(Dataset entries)
Start of Block
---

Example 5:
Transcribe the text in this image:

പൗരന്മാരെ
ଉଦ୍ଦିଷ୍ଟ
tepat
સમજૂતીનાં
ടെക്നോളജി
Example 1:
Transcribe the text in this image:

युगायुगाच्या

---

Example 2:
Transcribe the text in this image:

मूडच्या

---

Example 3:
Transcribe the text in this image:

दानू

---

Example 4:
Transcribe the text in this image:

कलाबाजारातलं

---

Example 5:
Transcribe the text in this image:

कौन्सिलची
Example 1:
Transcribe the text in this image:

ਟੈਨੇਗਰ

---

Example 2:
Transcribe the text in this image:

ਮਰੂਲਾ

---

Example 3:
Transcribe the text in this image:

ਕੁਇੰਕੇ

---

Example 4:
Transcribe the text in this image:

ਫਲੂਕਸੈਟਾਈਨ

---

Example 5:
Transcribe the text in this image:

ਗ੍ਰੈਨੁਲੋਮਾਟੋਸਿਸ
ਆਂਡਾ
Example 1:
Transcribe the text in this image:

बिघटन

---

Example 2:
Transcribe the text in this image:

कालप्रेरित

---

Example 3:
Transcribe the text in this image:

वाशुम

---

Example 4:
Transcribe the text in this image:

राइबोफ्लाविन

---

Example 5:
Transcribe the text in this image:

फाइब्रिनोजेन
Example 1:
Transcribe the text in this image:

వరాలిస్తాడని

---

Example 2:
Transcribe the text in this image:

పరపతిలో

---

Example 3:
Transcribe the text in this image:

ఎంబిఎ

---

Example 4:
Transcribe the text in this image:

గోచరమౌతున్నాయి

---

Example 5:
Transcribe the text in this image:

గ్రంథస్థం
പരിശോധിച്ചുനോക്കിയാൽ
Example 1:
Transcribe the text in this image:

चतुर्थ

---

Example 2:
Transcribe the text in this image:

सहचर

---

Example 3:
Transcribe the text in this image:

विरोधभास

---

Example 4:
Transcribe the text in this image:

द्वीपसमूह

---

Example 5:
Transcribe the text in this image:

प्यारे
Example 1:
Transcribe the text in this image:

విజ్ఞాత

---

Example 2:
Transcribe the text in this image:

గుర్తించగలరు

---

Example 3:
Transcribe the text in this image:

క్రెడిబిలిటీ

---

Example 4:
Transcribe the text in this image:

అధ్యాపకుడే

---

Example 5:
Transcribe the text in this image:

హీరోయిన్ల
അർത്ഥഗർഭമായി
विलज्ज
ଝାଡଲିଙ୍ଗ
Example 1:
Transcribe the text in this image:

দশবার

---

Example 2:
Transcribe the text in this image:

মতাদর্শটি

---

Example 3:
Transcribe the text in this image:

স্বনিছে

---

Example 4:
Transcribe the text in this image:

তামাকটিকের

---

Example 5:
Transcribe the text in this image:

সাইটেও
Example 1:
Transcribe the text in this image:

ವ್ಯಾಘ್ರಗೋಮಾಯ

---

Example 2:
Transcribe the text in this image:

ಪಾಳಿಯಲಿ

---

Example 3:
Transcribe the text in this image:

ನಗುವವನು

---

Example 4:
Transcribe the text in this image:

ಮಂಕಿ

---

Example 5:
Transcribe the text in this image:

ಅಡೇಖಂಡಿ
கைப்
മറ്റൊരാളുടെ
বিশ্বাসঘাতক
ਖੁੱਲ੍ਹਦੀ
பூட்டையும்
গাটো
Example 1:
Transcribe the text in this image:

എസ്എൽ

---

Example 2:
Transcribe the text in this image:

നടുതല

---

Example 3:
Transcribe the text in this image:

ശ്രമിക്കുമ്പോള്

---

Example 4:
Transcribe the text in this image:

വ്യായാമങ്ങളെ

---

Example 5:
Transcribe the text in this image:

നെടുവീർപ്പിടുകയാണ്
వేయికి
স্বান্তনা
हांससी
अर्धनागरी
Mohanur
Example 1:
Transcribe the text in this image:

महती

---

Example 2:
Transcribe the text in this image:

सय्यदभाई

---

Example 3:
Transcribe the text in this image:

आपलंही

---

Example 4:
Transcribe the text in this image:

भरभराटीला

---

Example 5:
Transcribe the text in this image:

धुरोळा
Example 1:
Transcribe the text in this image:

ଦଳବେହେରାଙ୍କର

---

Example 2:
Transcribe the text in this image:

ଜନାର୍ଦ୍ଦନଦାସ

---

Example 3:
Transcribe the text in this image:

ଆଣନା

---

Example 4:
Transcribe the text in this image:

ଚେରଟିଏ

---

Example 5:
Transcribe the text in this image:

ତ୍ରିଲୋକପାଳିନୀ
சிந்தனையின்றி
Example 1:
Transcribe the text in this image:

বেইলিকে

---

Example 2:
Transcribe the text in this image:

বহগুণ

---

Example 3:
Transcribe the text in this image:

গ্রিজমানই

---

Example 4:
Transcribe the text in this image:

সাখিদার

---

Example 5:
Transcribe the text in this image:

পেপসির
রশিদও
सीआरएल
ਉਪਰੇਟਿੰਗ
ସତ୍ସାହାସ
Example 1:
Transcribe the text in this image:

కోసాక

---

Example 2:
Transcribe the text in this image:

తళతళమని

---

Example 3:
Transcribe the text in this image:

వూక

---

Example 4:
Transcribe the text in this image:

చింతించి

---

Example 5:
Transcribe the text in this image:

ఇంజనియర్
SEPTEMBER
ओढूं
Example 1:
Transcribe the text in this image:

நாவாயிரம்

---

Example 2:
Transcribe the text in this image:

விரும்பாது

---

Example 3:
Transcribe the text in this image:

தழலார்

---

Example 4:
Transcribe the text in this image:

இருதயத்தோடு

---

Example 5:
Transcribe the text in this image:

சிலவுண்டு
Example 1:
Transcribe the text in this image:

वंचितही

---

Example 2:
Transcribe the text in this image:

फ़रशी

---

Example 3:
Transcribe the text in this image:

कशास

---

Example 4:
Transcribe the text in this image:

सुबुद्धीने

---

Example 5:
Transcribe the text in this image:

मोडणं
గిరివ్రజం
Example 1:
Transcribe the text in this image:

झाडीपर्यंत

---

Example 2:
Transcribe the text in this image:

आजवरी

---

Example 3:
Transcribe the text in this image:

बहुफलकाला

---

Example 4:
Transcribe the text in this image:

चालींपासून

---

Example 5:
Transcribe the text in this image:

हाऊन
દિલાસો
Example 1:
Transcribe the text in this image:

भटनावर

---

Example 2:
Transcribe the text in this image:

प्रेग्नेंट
End of Block
- Aim of the task
Each entry above needs to be retyped exactly as it appears.

- Response to the task
---

Example 5:
Transcribe the text in this image:

പൗരന്മാരെ
ଉଦ୍ଦିଷ୍ଟ
tepat
સમજૂતીનાં
ടെക്നോളജി
Example 1:
Transcribe the text in this image:

युगायुगाच्या

---

Example 2:
Transcribe the text in this image:

मूडच्या

---

Example 3:
Transcribe the text in this image:

दानू

---

Example 4:
Transcribe the text in this image:

कलाबाजारातलं

---

Example 5:
Transcribe the text in this image:

कौन्सिलची
Example 1:
Transcribe the text in this image:

ਟੈਨੇਗਰ

---

Example 2:
Transcribe the text in this image:

ਮਰੂਲਾ

---

Example 3:
Transcribe the text in this image:

ਕੁਇੰਕੇ

---

Example 4:
Transcribe the text in this image:

ਫਲੂਕਸੈਟਾਈਨ

---

Example 5:
Transcribe the text in this image:

ਗ੍ਰੈਨੁਲੋਮਾਟੋਸਿਸ
ਆਂਡਾ
Example 1:
Transcribe the text in this image:

बिघटन

---

Example 2:
Transcribe the text in this image:

कालप्रेरित

---

Example 3:
Transcribe the text in this image:

वाशुम

---

Example 4:
Transcribe the text in this image:

राइबोफ्लाविन

---

Example 5:
Transcribe the text in this image:

फाइब्रिनोजेन
Example 1:
Transcribe the text in this image:

వరాలిస్తాడని

---

Example 2:
Transcribe the text in this image:

పరపతిలో

---

Example 3:
Transcribe the text in this image:

ఎంబిఎ

---

Example 4:
Transcribe the text in this image:

గోచరమౌతున్నాయి

---

Example 5:
Transcribe the text in this image:

గ్రంథస్థం
പരിശോധിച്ചുനോക്കിയാൽ
Example 1:
Transcribe the text in this image:

चतुर्थ

---

Example 2:
Transcribe the text in this image:

सहचर

---

Example 3:
Transcribe the text in this image:

विरोधभास

---

Example 4:
Transcribe the text in this image:

द्वीपसमूह

---

Example 5:
Transcribe the text in this image:

प्यारे
Example 1:
Transcribe the text in this image:

విజ్ఞాత

---

Example 2:
Transcribe the text in this image:

గుర్తించగలరు

---

Example 3:
Transcribe the text in this image:

క్రెడిబిలిటీ

---

Example 4:
Transcribe the text in this image:

అధ్యాపకుడే

---

Example 5:
Transcribe the text in this image:

హీరోయిన్ల
അർത്ഥഗർഭമായി
विलज्ज
ଝାଡଲିଙ୍ଗ
Example 1:
Transcribe the text in this image:

দশবার

---

Example 2:
Transcribe the text in this image:

মতাদর্শটি

---

Example 3:
Transcribe the text in this image:

স্বনিছে

---

Example 4:
Transcribe the text in this image:

তামাকটিকের

---

Example 5:
Transcribe the text in this image:

সাইটেও
Example 1:
Transcribe the text in this image:

ವ್ಯಾಘ್ರಗೋಮಾಯ

---

Example 2:
Transcribe the text in this image:

ಪಾಳಿಯಲಿ

---

Example 3:
Transcribe the text in this image:

ನಗುವವನು

---

Example 4:
Transcribe the text in this image:

ಮಂಕಿ

---

Example 5:
Transcribe the text in this image:

ಅಡೇಖಂಡಿ
கைப்
മറ്റൊരാളുടെ
বিশ্বাসঘাতক
ਖੁੱਲ੍ਹਦੀ
பூட்டையும்
গাটো
Example 1:
Transcribe the text in this image:

എസ്എൽ

---

Example 2:
Transcribe the text in this image:

നടുതല

---

Example 3:
Transcribe the text in this image:

ശ്രമിക്കുമ്പോള്

---

Example 4:
Transcribe the text in this image:

വ്യായാമങ്ങളെ

---

Example 5:
Transcribe the text in this image:

നെടുവീർപ്പിടുകയാണ്
వేయికి
স্বান্তনা
हांससी
अर्धनागरी
Mohanur
Example 1:
Transcribe the text in this image:

महती

---

Example 2:
Transcribe the text in this image:

सय्यदभाई

---

Example 3:
Transcribe the text in this image:

आपलंही

---

Example 4:
Transcribe the text in this image:

भरभराटीला

---

Example 5:
Transcribe the text in this image:

धुरोळा
Example 1:
Transcribe the text in this image:

ଦଳବେହେରାଙ୍କର

---

Example 2:
Transcribe the text in this image:

ଜନାର୍ଦ୍ଦନଦାସ

---

Example 3:
Transcribe the text in this image:

ଆଣନା

---

Example 4:
Transcribe the text in this image:

ଚେରଟିଏ

---

Example 5:
Transcribe the text in this image:

ତ୍ରିଲୋକପାଳିନୀ
சிந்தனையின்றி
Example 1:
Transcribe the text in this image:

বেইলিকে

---

Example 2:
Transcribe the text in this image:

বহগুণ

---

Example 3:
Transcribe the text in this image:

গ্রিজমানই

---

Example 4:
Transcribe the text in this image:

সাখিদার

---

Example 5:
Transcribe the text in this image:

পেপসির
রশিদও
सीआरएल
ਉਪਰੇਟਿੰਗ
ସତ୍ସାହାସ
Example 1:
Transcribe the text in this image:

కోసాక

---

Example 2:
Transcribe the text in this image:

తళతళమని

---

Example 3:
Transcribe the text in this image:

వూక

---

Example 4:
Transcribe the text in this image:

చింతించి

---

Example 5:
Transcribe the text in this image:

ఇంజనియర్
SEPTEMBER
ओढूं
Example 1:
Transcribe the text in this image:

நாவாயிரம்

---

Example 2:
Transcribe the text in this image:

விரும்பாது

---

Example 3:
Transcribe the text in this image:

தழலார்

---

Example 4:
Transcribe the text in this image:

இருதயத்தோடு

---

Example 5:
Transcribe the text in this image:

சிலவுண்டு
Example 1:
Transcribe the text in this image:

वंचितही

---

Example 2:
Transcribe the text in this image:

फ़रशी

---

Example 3:
Transcribe the text in this image:

कशास

---

Example 4:
Transcribe the text in this image:

सुबुद्धीने

---

Example 5:
Transcribe the text in this image:

मोडणं
గిరివ్రజం
Example 1:
Transcribe the text in this image:

झाडीपर्यंत

---

Example 2:
Transcribe the text in this image:

आजवरी

---

Example 3:
Transcribe the text in this image:

बहुफलकाला

---

Example 4:
Transcribe the text in this image:

चालींपासून

---

Example 5:
Transcribe the text in this image:

हाऊन
દિલાસો
Example 1:
Transcribe the text in this image:

भटनावर

---

Example 2:
Transcribe the text in this image:

प्रेग्नेंट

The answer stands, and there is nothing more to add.